◆ DOCUMENT EXCERPT:
---------------

Though Evercast allowed them to seamlessly do all of this while sending a live camera feed of the stage to Bierman. There were two other big factors that had to be added for the event to work. The first was the use of a specific microphone called a binaural microphone. This created a 3-D stereo sound, which allowed Bierman to have an audio feed in his Chicago studio that sounded exactly how it would’ve if had been standing behind the audio board in Tokyo. (Note: To experience what 3-D audio sounds like, it is highly recommended you pop on a pair of your best headphones and listen to this version of Bohemian Rhapsody.)
The second factor was TeamViewer, which allowed Bierman’s mixing board in Chicago to communicate with Shigeta’s at the venue. When a fader was moved in Chicago, the equivalent fader moved in Tokyo and vice versa, if Shigeta need to make an adjustment it would show up on Bierman’s board, which created a situation where it truly was like they were next to each other using one mixer.
The Big Day
When the big day finally came, Evercast allowed a whole group of people to virtually participate. This included:
- Steve Linder in Burbank, California
- Mike Runice in Omaha, Nebraska
- Marty Bierman in Chicago, Illinois
- Thomas Newman in Los Angeles, California (Skyfall composer)

---------------

◆ MATERIAL SUPPLIED:

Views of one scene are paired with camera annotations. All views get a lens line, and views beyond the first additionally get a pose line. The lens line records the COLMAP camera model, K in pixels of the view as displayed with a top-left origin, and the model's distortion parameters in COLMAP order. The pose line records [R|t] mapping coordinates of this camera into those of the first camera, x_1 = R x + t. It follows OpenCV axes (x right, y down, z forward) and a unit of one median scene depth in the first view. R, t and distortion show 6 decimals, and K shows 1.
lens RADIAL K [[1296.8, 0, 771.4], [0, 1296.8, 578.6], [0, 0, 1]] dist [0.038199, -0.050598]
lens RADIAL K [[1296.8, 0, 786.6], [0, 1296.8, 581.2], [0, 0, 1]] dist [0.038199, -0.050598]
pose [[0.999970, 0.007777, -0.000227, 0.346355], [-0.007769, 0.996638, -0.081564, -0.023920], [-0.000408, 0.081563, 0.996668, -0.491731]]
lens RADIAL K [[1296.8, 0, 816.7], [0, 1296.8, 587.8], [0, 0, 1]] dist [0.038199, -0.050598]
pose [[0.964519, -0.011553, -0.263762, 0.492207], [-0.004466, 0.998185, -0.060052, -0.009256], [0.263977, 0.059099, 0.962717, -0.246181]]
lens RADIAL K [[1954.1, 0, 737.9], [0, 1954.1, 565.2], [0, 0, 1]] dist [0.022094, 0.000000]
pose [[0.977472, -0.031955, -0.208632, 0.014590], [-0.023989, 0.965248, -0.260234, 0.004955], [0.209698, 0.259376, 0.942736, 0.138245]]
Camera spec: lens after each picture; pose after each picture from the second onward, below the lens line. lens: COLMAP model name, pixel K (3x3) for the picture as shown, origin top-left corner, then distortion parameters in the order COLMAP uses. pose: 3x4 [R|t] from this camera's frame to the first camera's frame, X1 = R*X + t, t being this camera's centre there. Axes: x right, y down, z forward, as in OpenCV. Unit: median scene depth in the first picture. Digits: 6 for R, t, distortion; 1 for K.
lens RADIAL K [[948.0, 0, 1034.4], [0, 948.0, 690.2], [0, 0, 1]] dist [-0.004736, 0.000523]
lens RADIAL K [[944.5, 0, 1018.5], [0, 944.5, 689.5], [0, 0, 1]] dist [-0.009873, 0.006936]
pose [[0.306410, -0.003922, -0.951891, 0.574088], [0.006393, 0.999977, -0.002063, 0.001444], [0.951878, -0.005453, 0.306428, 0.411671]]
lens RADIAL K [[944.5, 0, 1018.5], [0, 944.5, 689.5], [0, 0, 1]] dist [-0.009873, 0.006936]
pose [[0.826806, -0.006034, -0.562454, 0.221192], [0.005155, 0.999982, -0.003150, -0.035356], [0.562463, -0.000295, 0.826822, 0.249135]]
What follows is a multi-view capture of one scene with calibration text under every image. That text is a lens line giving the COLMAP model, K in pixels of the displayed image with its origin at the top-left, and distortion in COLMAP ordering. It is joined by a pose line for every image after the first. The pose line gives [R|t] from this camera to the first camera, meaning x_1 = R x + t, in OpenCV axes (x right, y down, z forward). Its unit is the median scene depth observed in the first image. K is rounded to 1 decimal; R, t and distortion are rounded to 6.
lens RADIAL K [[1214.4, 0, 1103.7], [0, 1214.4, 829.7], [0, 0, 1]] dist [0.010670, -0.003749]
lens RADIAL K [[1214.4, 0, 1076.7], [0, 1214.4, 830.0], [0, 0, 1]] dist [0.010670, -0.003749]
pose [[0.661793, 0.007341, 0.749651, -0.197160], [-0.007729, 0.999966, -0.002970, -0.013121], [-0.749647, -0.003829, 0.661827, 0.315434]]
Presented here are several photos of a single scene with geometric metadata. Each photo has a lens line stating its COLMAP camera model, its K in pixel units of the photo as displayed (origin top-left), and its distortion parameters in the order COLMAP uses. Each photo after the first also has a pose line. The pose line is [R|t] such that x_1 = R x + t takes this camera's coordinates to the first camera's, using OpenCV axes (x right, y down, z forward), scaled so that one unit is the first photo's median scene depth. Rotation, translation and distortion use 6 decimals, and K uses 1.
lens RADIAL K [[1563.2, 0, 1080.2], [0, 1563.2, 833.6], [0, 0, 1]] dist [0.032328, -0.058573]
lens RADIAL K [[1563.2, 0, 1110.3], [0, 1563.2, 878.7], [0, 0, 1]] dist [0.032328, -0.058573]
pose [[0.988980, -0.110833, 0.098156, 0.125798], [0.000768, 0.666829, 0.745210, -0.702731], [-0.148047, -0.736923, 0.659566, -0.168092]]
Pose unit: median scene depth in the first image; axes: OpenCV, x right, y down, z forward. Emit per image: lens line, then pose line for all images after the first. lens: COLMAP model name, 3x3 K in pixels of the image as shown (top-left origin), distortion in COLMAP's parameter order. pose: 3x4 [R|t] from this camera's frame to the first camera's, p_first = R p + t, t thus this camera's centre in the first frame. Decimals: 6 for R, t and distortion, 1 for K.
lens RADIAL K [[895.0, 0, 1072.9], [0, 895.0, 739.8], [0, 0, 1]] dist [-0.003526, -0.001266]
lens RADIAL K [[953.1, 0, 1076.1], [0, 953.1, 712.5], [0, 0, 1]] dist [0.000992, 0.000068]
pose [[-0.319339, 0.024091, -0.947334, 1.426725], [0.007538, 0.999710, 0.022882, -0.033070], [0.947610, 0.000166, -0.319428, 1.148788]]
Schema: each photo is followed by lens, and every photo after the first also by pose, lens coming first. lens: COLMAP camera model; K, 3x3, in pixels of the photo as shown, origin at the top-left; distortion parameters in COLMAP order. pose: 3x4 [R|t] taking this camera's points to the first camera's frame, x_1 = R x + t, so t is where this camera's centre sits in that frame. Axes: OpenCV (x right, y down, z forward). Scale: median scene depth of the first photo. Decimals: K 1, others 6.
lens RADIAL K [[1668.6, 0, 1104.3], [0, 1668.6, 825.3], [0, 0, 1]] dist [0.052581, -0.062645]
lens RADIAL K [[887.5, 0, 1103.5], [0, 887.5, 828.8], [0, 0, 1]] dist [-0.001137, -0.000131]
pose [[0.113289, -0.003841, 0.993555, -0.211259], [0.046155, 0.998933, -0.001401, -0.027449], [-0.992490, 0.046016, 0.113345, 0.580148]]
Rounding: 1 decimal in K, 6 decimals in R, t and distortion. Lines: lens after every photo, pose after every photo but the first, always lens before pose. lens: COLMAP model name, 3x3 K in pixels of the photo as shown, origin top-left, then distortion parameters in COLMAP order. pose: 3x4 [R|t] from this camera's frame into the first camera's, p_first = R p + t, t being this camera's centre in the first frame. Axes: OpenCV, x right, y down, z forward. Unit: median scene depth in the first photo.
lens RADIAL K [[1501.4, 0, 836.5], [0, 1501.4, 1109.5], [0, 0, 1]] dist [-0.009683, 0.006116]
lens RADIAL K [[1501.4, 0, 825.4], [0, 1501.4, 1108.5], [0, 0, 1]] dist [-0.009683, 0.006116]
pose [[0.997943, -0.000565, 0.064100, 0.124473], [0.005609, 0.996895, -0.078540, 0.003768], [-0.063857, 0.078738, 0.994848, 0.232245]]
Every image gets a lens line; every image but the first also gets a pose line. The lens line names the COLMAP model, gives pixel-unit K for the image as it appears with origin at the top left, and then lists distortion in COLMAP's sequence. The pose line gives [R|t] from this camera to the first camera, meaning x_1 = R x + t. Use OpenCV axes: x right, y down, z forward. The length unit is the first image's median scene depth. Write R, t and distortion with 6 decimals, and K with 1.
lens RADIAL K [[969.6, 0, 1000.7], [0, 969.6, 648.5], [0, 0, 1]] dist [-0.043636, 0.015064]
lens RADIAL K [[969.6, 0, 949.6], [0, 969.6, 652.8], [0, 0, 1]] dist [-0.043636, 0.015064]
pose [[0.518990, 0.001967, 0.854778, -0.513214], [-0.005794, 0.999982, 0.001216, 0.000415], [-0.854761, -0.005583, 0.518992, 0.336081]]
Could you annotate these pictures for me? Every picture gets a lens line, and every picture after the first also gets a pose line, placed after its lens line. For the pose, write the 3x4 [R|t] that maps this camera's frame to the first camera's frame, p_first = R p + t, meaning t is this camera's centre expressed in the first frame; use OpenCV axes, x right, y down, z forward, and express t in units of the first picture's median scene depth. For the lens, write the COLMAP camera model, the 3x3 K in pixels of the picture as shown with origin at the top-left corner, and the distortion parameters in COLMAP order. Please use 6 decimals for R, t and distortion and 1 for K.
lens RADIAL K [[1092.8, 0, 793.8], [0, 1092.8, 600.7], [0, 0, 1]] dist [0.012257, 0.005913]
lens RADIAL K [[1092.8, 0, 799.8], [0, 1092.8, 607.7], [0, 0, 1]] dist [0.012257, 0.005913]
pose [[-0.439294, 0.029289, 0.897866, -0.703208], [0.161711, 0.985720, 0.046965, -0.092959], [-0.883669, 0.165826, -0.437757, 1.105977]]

---------------

◆ WHAT TO WORK ON:
1. In the text about mixing a Tokyo concert remotely, write out everything from "Though Evercast allowed" down to "of Bohemian Rhapsody.)".
2. Continue the text about mixing a Tokyo concert remotely from the point where it stops.

◆ TASK ANSWERS:
1.
Though Evercast allowed them to seamlessly do all of this while sending a live camera feed of the stage to Bierman. There were two other big factors that had to be added for the event to work. The first was the use of a specific microphone called a binaural microphone. This created a 3-D stereo sound, which allowed Bierman to have an audio feed in his Chicago studio that sounded exactly how it would’ve if had been standing behind the audio board in Tokyo. (Note: To experience what 3-D audio sounds like, it is highly recommended you pop on a pair of your best headphones and listen to this version of Bohemian Rhapsody.)

2.
- Keiji Shigeta in Tokyo, Japan
- Ken Shima in Tokyo, Japan (Production Manager; Kyodo Tokyo)
- Susan Ogawa in Tokyo, Japan (Key Technical Translator; Kyodo Tokyo)
- Satoko Kawaike in Tokyo, Japan (Project Lead Director; Kyodo Tokyo)
- Jamie Richardson in New York City, New York (Producer; Film Concerts Live!)
- Rob Stogsdill in New York City, New York (Director of Operations; Film Concerts Live!)
- Sophie Greaves in New York City, New York (Production Manager; Film Concerts Live!)
- Elise Peate in New York City, New York (Production Assistant; Film Concerts Live!)
- Meera Vijayendra in Kuala Lumpur (Consultant for Asia/Pacific Region; IMG Artists)
- JP Castel in Los Angeles, California (Technical Producer, Evercast)
While there was a party of people virtually watching, there was no need for any additional crew in Tokyo beyond the regular crew an event like this would normally have.
The first half of the concert could not have gone better but during intermission there was a big scare. Bierman disappeared for five minutes only to come back just in time to finish the back half of a brilliant show. Turns out his internet provider was experiencing a black out and according to Runice, Bierman “did the entire second half on a 5G tethered phone. Evercast never fell behind and never dropped.”
Afterwards Linder reported back that Evercast, “Worked better than we ever imagined.”Runice said, “I can't imagine it being any simpler. I mean, everything just worked” and that “at this point, I'd be happy to have a conversation about Evercast with any orchestra anywhere in the world.”
Thanks to this Evercast and Film Concerts Live! collaboration, it looks like the doors have been completely blown open of who can work a live show and from where.